También leí, no se, se puede editar layman.cfg para agregar otros repositorios?

nano /etc/layman/layman.cfg

overlay : http://*****

----------

## fellsword

 *fellsword wrote:*   

> Saludos otra ves. 
> 
> Disfrutando de Gentoo, aunque lo voy a reinstalar, esta fue una instalaciòn de prueba, para ver si me gustaba.
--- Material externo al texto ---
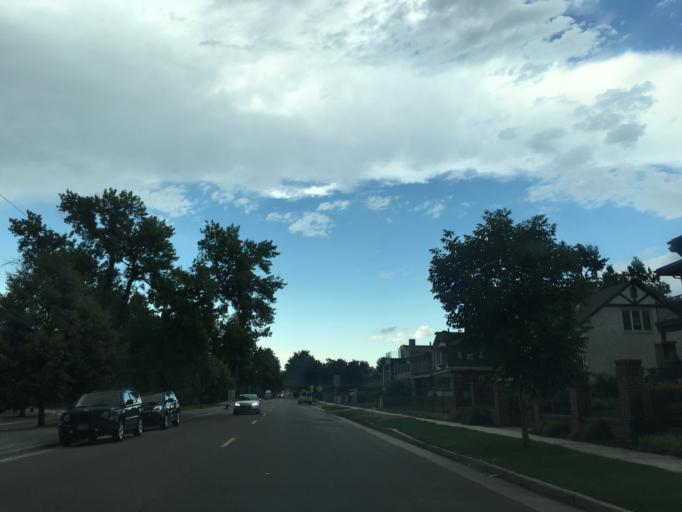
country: US
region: Colorado
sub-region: Arapahoe County
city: Glendale
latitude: 39.7046
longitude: -104.9687
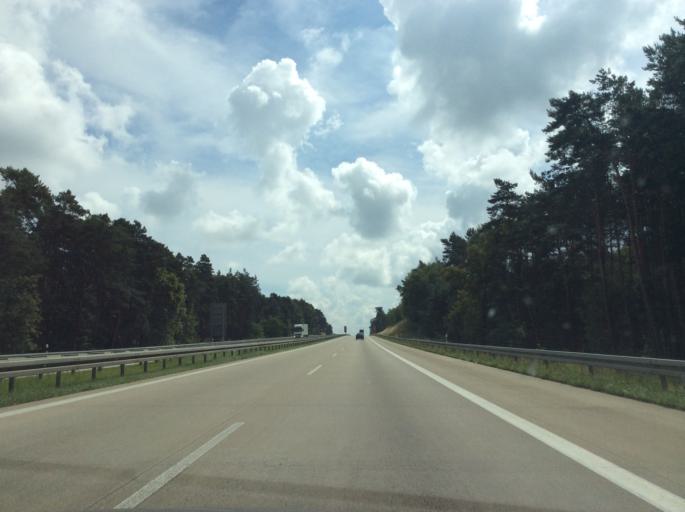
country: DE
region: Brandenburg
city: Jacobsdorf
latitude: 52.3202
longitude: 14.4078
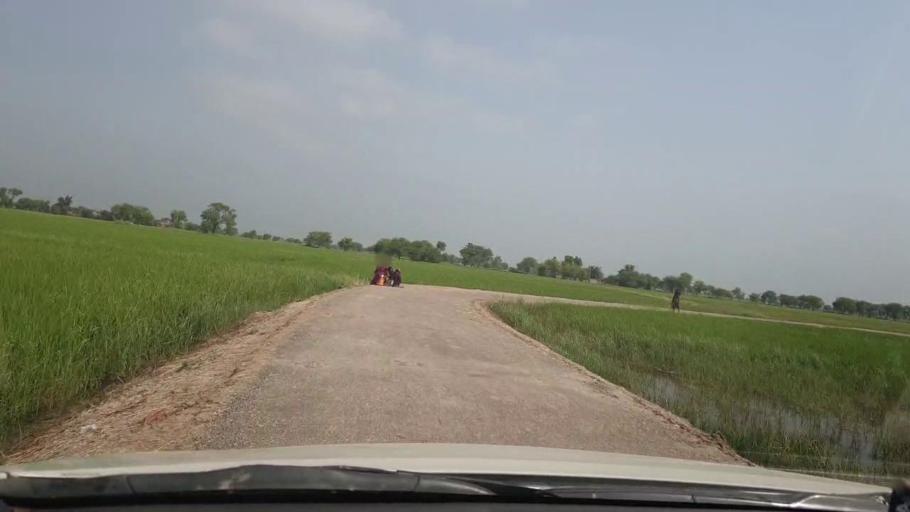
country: PK
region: Sindh
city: Shikarpur
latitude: 27.9922
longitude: 68.6066
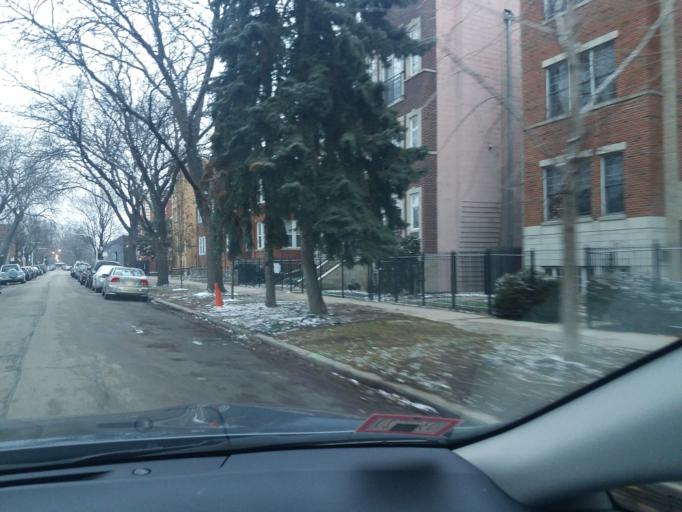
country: US
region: Illinois
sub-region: Cook County
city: Lincolnwood
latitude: 41.9598
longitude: -87.7021
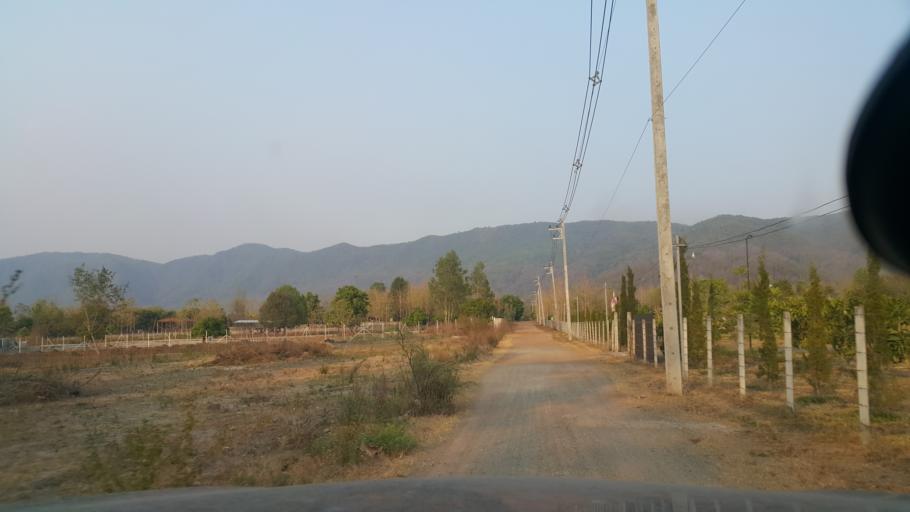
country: TH
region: Chiang Mai
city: Mae On
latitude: 18.7463
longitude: 99.2525
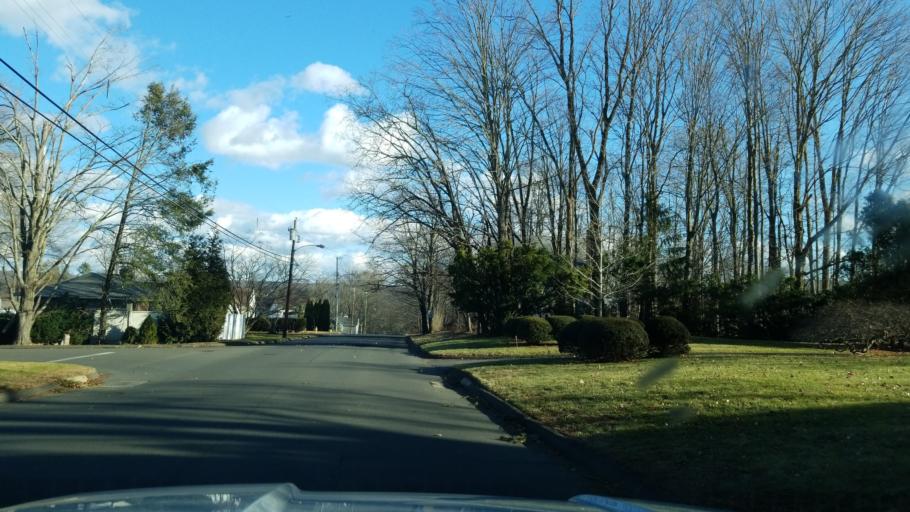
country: US
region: Connecticut
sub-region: Middlesex County
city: Middletown
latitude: 41.5404
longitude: -72.6593
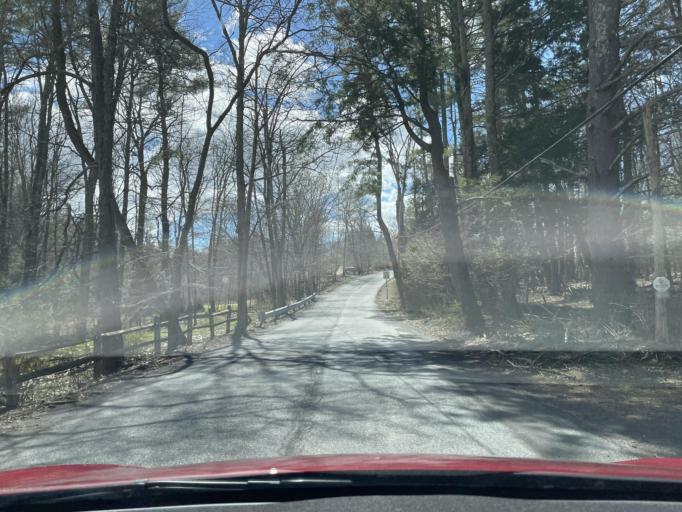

Si, me encanto.
> 
> Bueno, la ultima prueba, es instalar paquetes que no estan en los repositorios, ni en layman -L.
> ...

 

Ya instale tuxguitar, pero en layman no aparece.

# layman -L o -S

Solo actualiza, los paquetes instalados en layman.

Instale tuxguitar en

/usr/local/overlay/media-sound/tuxguitar/tuxguitar***.ebuid

En este caso, no se podra actualizar tuxguitar desde layman o portage?

----------

## opotonil

 *Quote:*   

> 
> 
> Instale tuxguitar en 
> 
> /usr/local/overlay/media-sound/tuxguitar/tuxguitar***.ebuid 
> ...

 

No, si no has instalado el ebuild con Portage o con Layman tendrás que encargarte tu de comprobar si hay una nueva versión, descargarla a tu overlay local e instalarla.

Para añadir custom overlay a Layman: http://wiki.gentoo.org/wiki/Layman#Adding_custom_overlays

Salu2.

----------